*Exercise aim*. Copy everything in the statistics study notes from "Example: Using statistics" down to "answer the question.".

*Page extract*.

BackSTA2023 Statistical Methods I: Data Collection and Data Organization
Study Guide - Smart Notes
Tailored notes based on your materials, expanded with key definitions, examples, and context.
Chapter 1: Data Collection
Introduction to the Practice of Statistics
Statistics is the science of collecting, organizing, summarizing, and analyzing information to draw conclusions and answer questions. It is essential for understanding variability in data and making informed decisions based on evidence rather than anecdotal claims.
Statistics: The science of collecting, organizing, summarizing, and analyzing information to draw conclusions.
Data: Facts or propositions used to draw conclusions or make decisions; characteristics of individuals.
Variability: The differences observed among individuals or measurements.
Example: Using statistics to determine if a new drug lowers blood pressure or to predict changes in house prices.
Populations, Samples, and Parameters
Statistical studies often focus on groups of individuals, and understanding the distinction between populations, samples, and related terms is fundamental.
Population: The entire group of individuals to be studied.
Sample: A subset of the population selected for study.
Individual: A single member of the population.
Parameter: A numerical description of a population characteristic.
Statistic: A numerical description of a sample characteristic.
Example: If the proportion of all students on campus who have a job is 0.849 (parameter), and a sample of 250 students yields a proportion of 0.864 (statistic).

The Process of Statistics
The statistical process involves several steps:
Identify the research objective.
Collect data needed to answer the question.
Describe the data using graphs, summaries, and calculations.
Perform inference to draw conclusions about the population based on the sample.
Descriptive statistics: Organizing and summarizing data.
Inferential statistics: Extending results from a sample to a population and assessing reliability.

Some items:
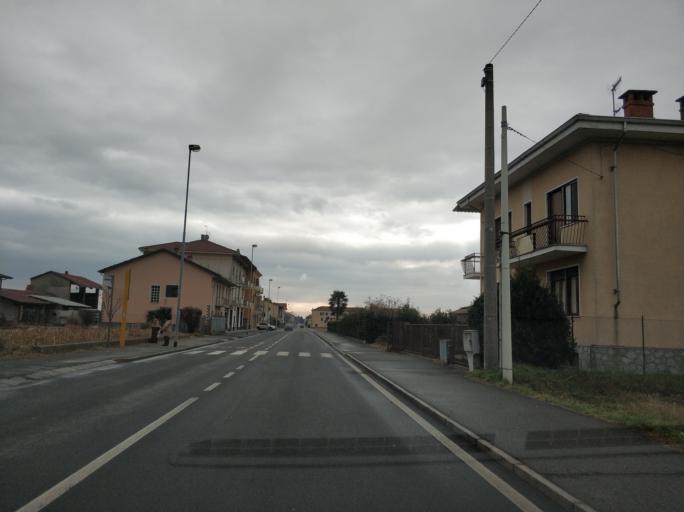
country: IT
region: Piedmont
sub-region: Provincia di Torino
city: Banchette
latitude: 45.4411
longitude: 7.8777
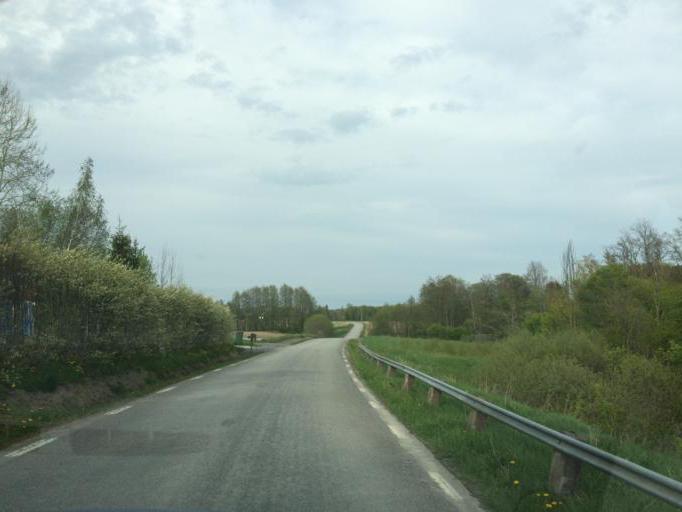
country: SE
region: Vaestmanland
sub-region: Kopings Kommun
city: Koping
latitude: 59.5881
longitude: 15.9872
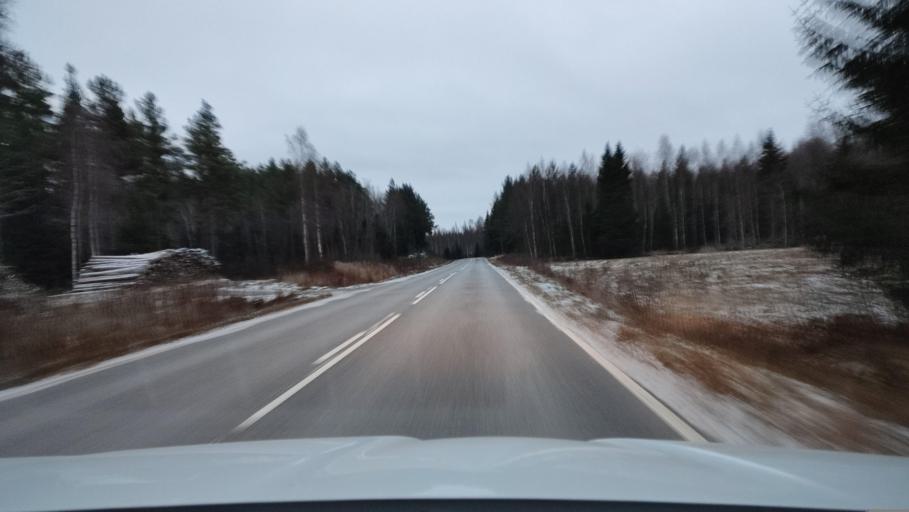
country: FI
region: Ostrobothnia
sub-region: Vaasa
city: Replot
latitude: 63.2414
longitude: 21.3842
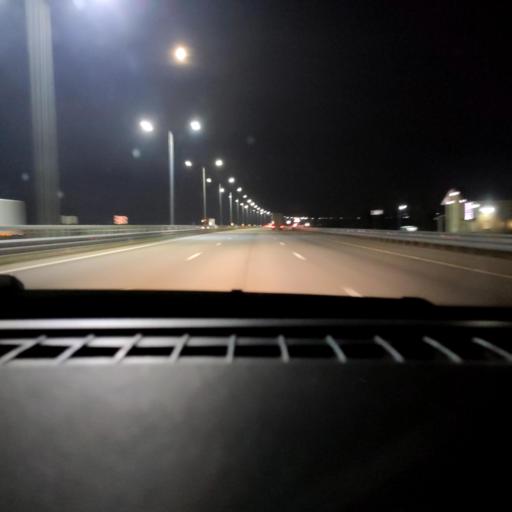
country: RU
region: Voronezj
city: Somovo
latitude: 51.7814
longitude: 39.2935
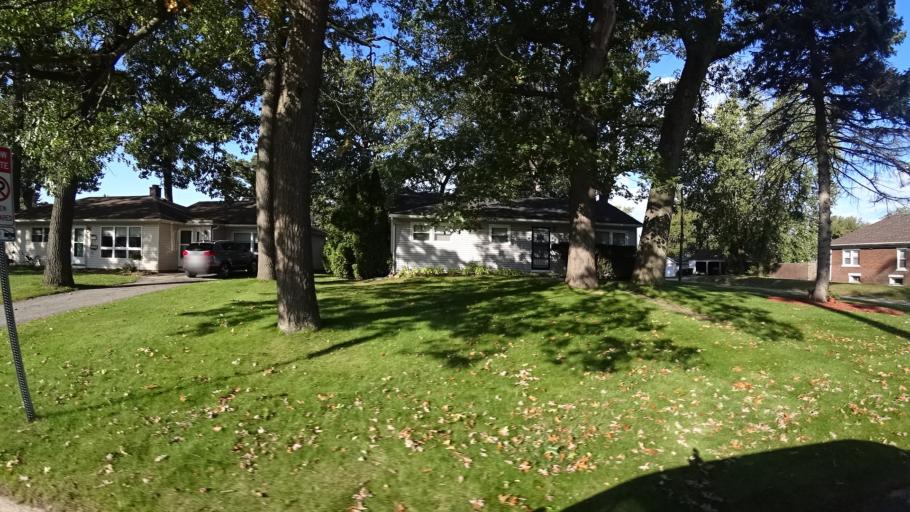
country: US
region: Indiana
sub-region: LaPorte County
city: Trail Creek
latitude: 41.7079
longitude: -86.8747
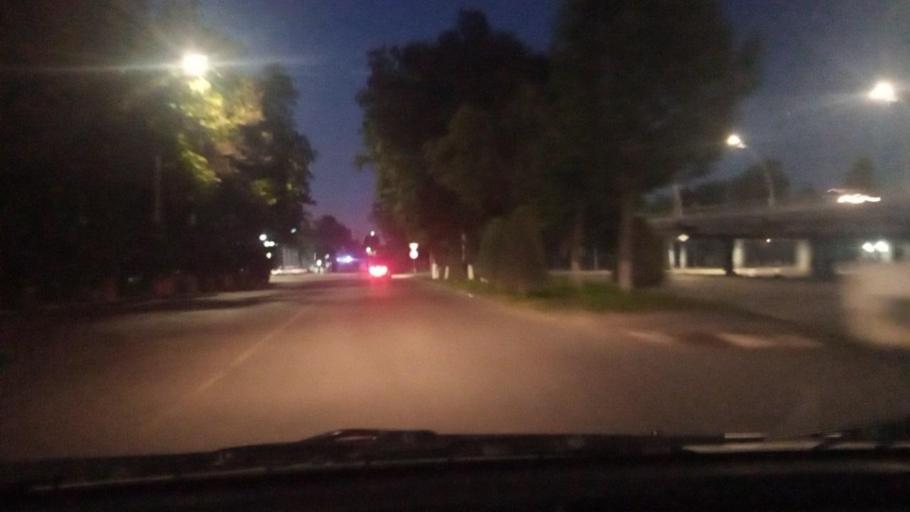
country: UZ
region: Toshkent Shahri
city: Tashkent
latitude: 41.2702
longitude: 69.2610
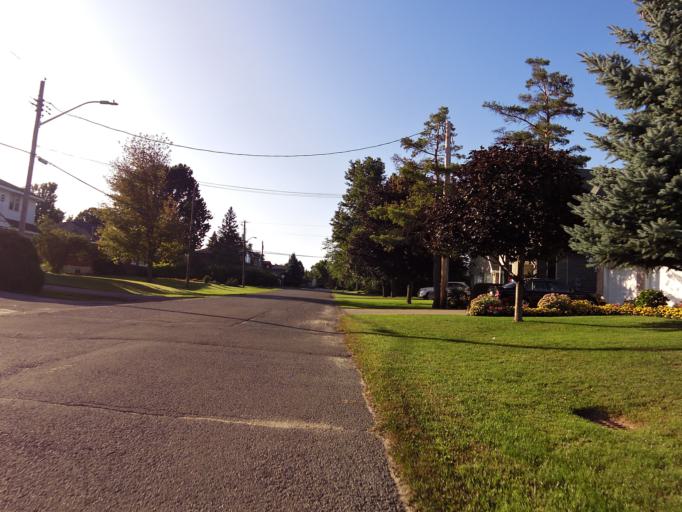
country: CA
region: Ontario
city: Ottawa
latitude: 45.3564
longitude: -75.7121
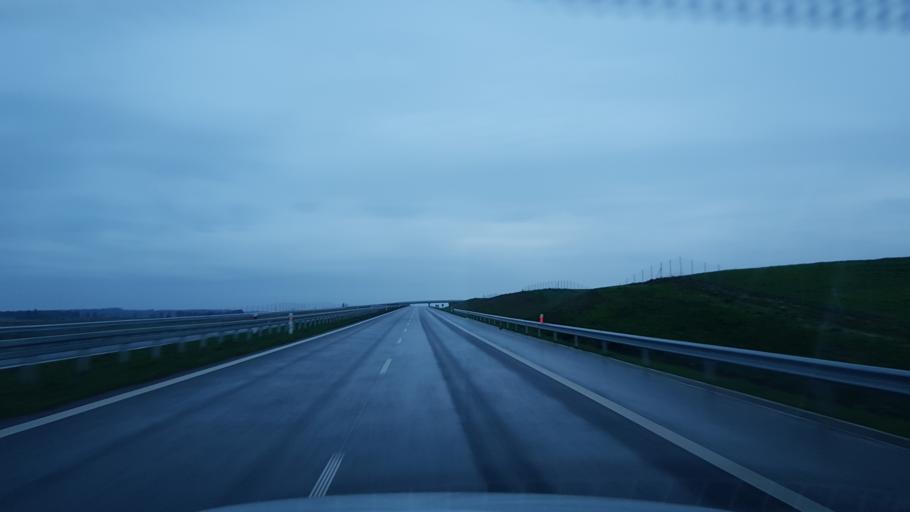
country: PL
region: West Pomeranian Voivodeship
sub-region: Powiat gryficki
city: Brojce
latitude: 53.9728
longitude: 15.4262
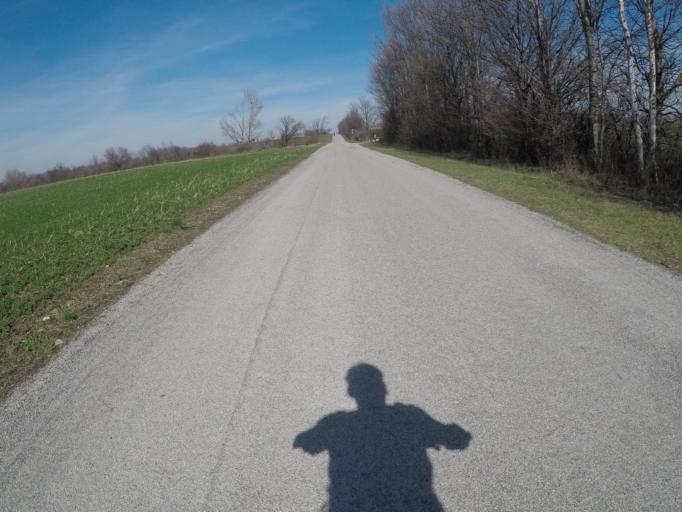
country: AT
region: Lower Austria
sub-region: Politischer Bezirk Modling
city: Biedermannsdorf
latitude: 48.0971
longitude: 16.3399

*Solved exercise*.
Example: Using statistics to determine if a new drug lowers blood pressure or to predict changes in house prices.
Populations, Samples, and Parameters
Statistical studies often focus on groups of individuals, and understanding the distinction between populations, samples, and related terms is fundamental.
Population: The entire group of individuals to be studied.
Sample: A subset of the population selected for study.
Individual: A single member of the population.
Parameter: A numerical description of a population characteristic.
Statistic: A numerical description of a sample characteristic.
Example: If the proportion of all students on campus who have a job is 0.849 (parameter), and a sample of 250 students yields a proportion of 0.864 (statistic).

The Process of Statistics
The statistical process involves several steps:
Identify the research objective.
Collect data needed to answer the question.